Making every corner of your home beautiful, neat and clean is definitely rewarding to the eyes. It doesn’t only make you proud for maintaining a beautiful home but it would also earn you good compliments from your neighbours and friends who get to see all your effort. And what comes to a beautiful home is of course, a beautiful garden with lots of lovely flowers, lush bushes and green trees for all the people to see and appreciate.
Having
a beautiful garden is good to the eyes. It is definitely one rewarding act for
a painstaking effort. And that effort revolves around taking good care of the
plants and spending time, money and effort in maintaining the flowers and trees
in your garden.
So just
how does your garden come out as beautiful as it is?
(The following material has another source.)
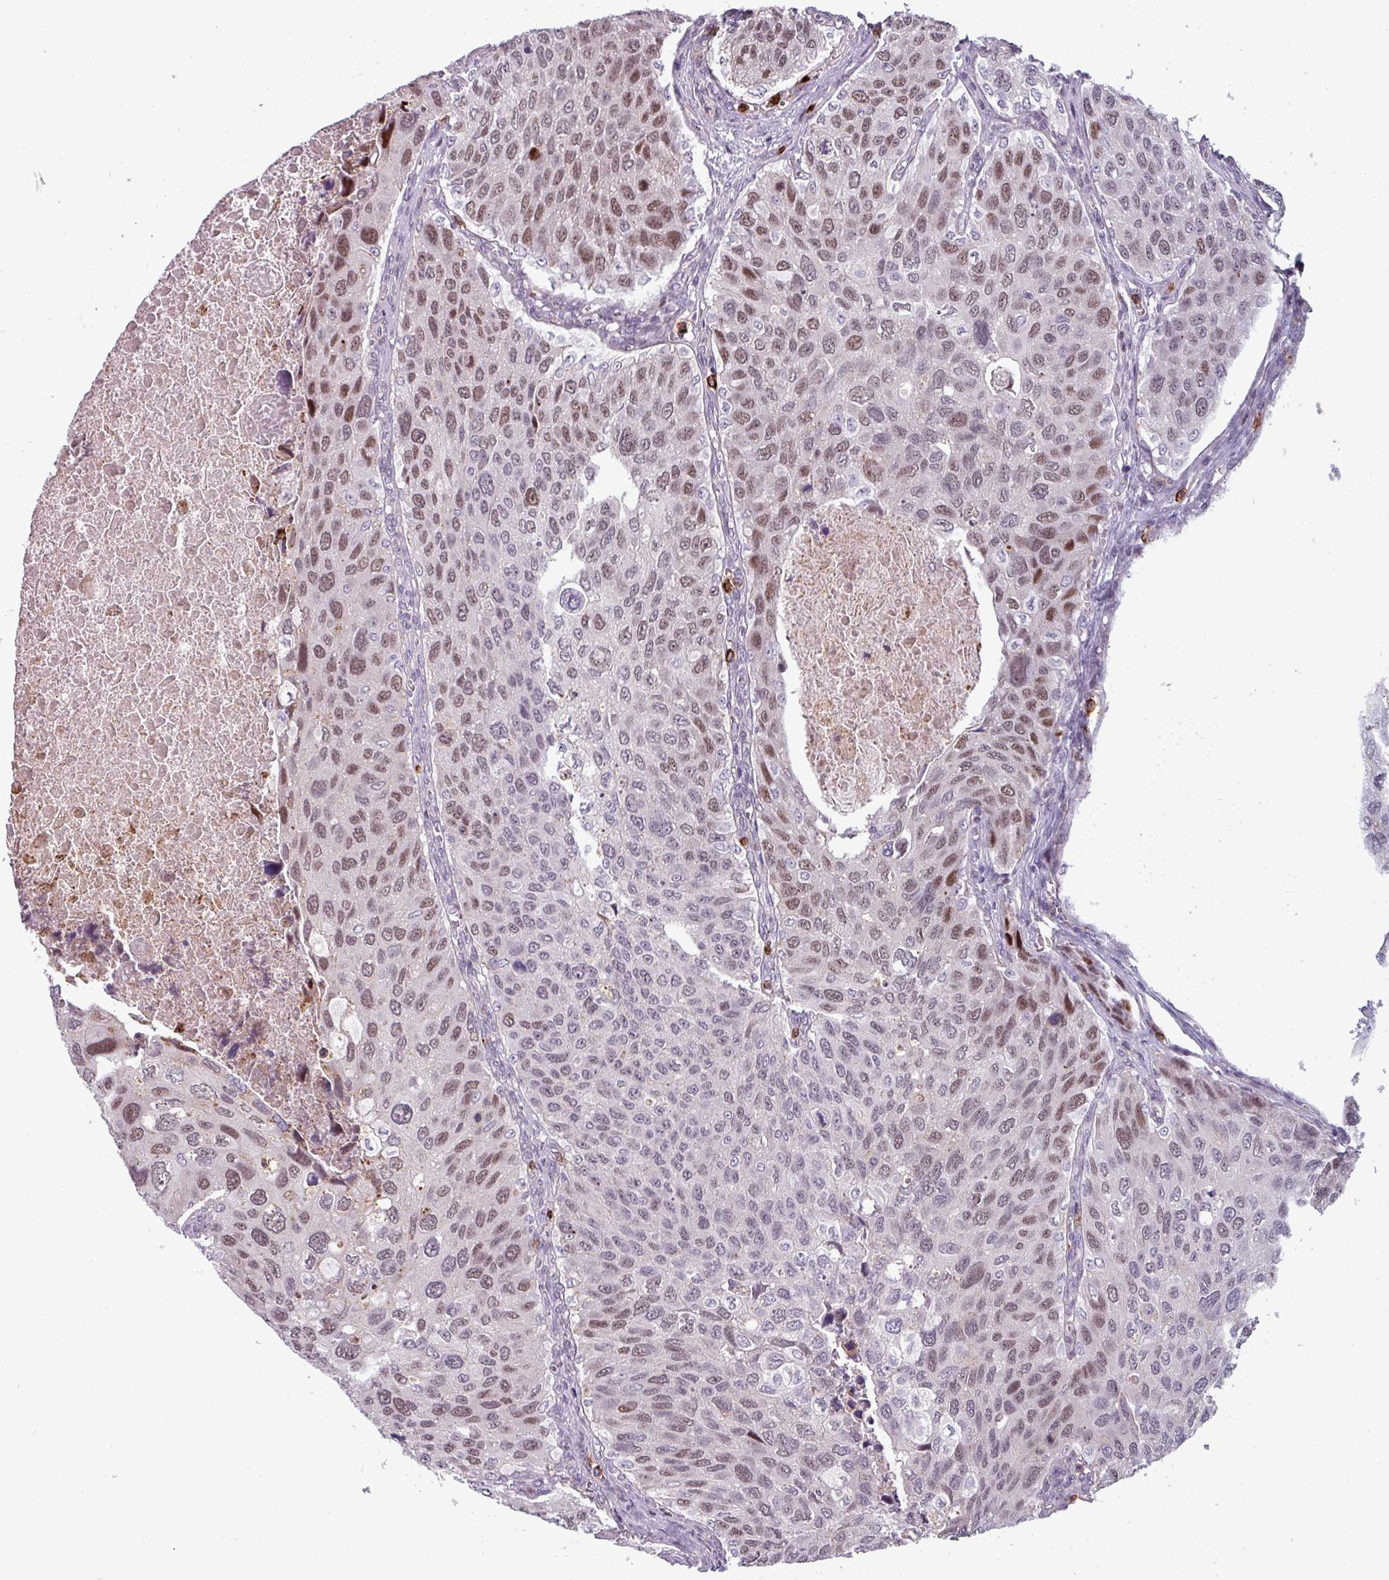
{"staining": {"intensity": "weak", "quantity": "25%-75%", "location": "nuclear"}, "tissue": "urothelial cancer", "cell_type": "Tumor cells", "image_type": "cancer", "snomed": [{"axis": "morphology", "description": "Urothelial carcinoma, NOS"}, {"axis": "topography", "description": "Urinary bladder"}], "caption": "The photomicrograph exhibits immunohistochemical staining of transitional cell carcinoma. There is weak nuclear staining is appreciated in approximately 25%-75% of tumor cells.", "gene": "TMEFF1", "patient": {"sex": "male", "age": 80}}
Of course, this is through
pruning.
Pruning
is plainly cutting off unwanted stems or branches of your plants, either roses,
shrubs, fruit-bearing trees, orchids or anything that you planted in your
garden. Pruning is extremely important if you want your plants to grow
beautiful in shape and sizes, have nice flowers, look neat and clean with no
crawling limbs on the pathway.
Pruning also prevents any
accidental falling of broken branches of trees during bad weather. It is also
one way of getting samples for nursery transplants.
In pruning,
your aim is to make your plants look in their best natural form. To achieve
this, you may consider doing either one of these two basic pruning
methods: thinning and gradual rejuvenation.
If you
prefer to follow the thinning method, you need to cut old branches or stems
until what is left is only the main branch. This method allows the lower parts
of the tree to absorb all the essential nutrients and get healthy in the
process. In using this method, you need to be creative. Design your cutting in
a way that the pruned plant won’t disfigure the overall look of your garden.
In
gradual rejuvenation, you remove the oldest branches one by one every year and
cut them a little above the ground. This is done for three consecutive years
and is good for old plants.
As the
term suggests, pruning through gradual rejuvenation is done by removing
first, during the first year, at least one-third of the oldest branches. During
the second year, you can prune at least one-half of the old stems and on the
third year, cut out all the remaining old branches.